Figure 2.19 - Total Crown liabilities
Figure 2.19 - Total Crown liabilities   .
Source:  The Treasury

Borrowings in the financial portfolio are expected to increase by $8.1 billion to 2016/17 before reducing by $9.9 billion in the last two years of the forecast (refer to page 38 for discussion of the bond programme). The remainder of borrowing is primarily in the commercial portfolio, which is expected to grow by $7.9 billion. Approximately two-thirds relates to Kiwibank deposits, which continue to grow in line with Kiwibank's mortgages.

The Crown's balance sheet remains sensitive to market movements...

Many of the assets and liabilities on the Crown's balance sheet are measured at “fair value” in order to disclose current estimates of what the Crown owns and owes. While the measurement at fair value is seen as the most appropriate value of these items, it can be volatile, resulting in fluctuations in the value of the assets and liabilities reflecting changes in the market and underlying assumptions.

Financial assets are the largest asset group on the Crown's balance sheet and have increased significantly in recent years. Entities with large investment portfolios (eg, NZS Fund and ACC) hold these investments to make financial returns, and those asset values are dependent on market prices, interest rates and exchange rates, which can all be volatile. For example, a 10% change in the NZ dollar exchange rate or share prices can impact the Crown’s operating balance by $1 billion to $2 billion.

In addition, the Crown has a number of significant long-term liabilities (eg, ACC claims and GSF retirement liability) which are actuarially valued based on estimated future cash flows more than 50 years into the future. As part of the actuarial valuation, inflation rates are used to help estimate future cash flows, while discount rates are used to obtain the value of those future cash flows in today's dollars (their present value). Even small changes in these assumptions can have significant impacts on the valuation because the cash flows are so large and over such long periods. For example, a 1% change in discount rates for ACC can impact insurance liabilities by $3 billion to $4 billion.

...and judgements and estimates will also impact on the balance sheet...

Outside of market factors, valuations are subject to a number of judgements and estimates. In general, as time goes on, better information becomes available and initial estimates are updated to reflect current information. Some examples of this include: ACC rehabilitation costs; earthquake-related insurance liabilities; and student wage growth.
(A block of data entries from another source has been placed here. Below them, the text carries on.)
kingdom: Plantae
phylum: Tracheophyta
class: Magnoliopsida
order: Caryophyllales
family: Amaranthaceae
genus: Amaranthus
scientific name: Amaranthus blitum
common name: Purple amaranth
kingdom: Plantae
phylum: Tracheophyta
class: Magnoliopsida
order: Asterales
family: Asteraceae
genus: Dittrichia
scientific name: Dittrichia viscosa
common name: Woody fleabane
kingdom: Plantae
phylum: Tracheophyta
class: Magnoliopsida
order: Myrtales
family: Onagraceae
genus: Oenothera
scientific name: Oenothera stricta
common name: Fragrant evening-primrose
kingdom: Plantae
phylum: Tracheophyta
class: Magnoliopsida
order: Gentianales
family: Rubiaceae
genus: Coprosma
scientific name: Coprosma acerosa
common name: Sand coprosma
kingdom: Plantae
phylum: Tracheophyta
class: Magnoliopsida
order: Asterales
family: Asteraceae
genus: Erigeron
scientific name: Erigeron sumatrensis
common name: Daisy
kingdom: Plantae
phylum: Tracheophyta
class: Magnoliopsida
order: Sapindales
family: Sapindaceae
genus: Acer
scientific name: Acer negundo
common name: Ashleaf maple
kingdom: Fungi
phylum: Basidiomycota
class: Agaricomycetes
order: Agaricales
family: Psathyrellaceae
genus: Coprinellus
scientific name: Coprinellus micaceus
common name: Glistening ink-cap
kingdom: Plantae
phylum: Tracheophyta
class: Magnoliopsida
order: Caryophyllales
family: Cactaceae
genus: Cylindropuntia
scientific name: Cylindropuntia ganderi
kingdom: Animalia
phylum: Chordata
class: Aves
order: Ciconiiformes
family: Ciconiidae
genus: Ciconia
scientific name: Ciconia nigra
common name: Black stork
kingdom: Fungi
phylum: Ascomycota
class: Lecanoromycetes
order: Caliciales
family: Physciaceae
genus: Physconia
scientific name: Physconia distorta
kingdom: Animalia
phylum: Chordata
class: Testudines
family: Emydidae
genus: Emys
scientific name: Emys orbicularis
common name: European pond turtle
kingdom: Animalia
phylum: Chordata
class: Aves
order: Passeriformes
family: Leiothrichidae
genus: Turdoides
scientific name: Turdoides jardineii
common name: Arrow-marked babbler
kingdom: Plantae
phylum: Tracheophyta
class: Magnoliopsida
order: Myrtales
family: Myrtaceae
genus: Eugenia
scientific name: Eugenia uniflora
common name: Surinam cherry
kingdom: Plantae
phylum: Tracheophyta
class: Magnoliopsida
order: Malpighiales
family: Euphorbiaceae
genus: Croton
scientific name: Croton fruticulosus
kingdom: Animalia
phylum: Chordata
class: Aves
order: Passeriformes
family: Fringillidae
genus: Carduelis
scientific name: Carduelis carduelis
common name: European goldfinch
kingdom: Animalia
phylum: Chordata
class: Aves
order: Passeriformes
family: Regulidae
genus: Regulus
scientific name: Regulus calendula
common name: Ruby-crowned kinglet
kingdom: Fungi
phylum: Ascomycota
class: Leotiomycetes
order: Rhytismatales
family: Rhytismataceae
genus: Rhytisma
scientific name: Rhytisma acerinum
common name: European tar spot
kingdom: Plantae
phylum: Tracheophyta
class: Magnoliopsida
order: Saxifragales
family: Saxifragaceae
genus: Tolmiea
...while other risks still remain

In addition to those items on the balance sheet there are a number of liabilities (and assets) that may arise in the future but are not yet included in our forecasts, either because they are contingent on an uncertain future event occurring (eg, outcome of litigation) or the liability cannot be measured reliably. If these liabilities crystallise, there will be associated costs with a negative impact (or positive in the case of contingent assets) on the operating balance or net debt. Refer to page 79 for a list of the contingent liabilities at 31 October 2014.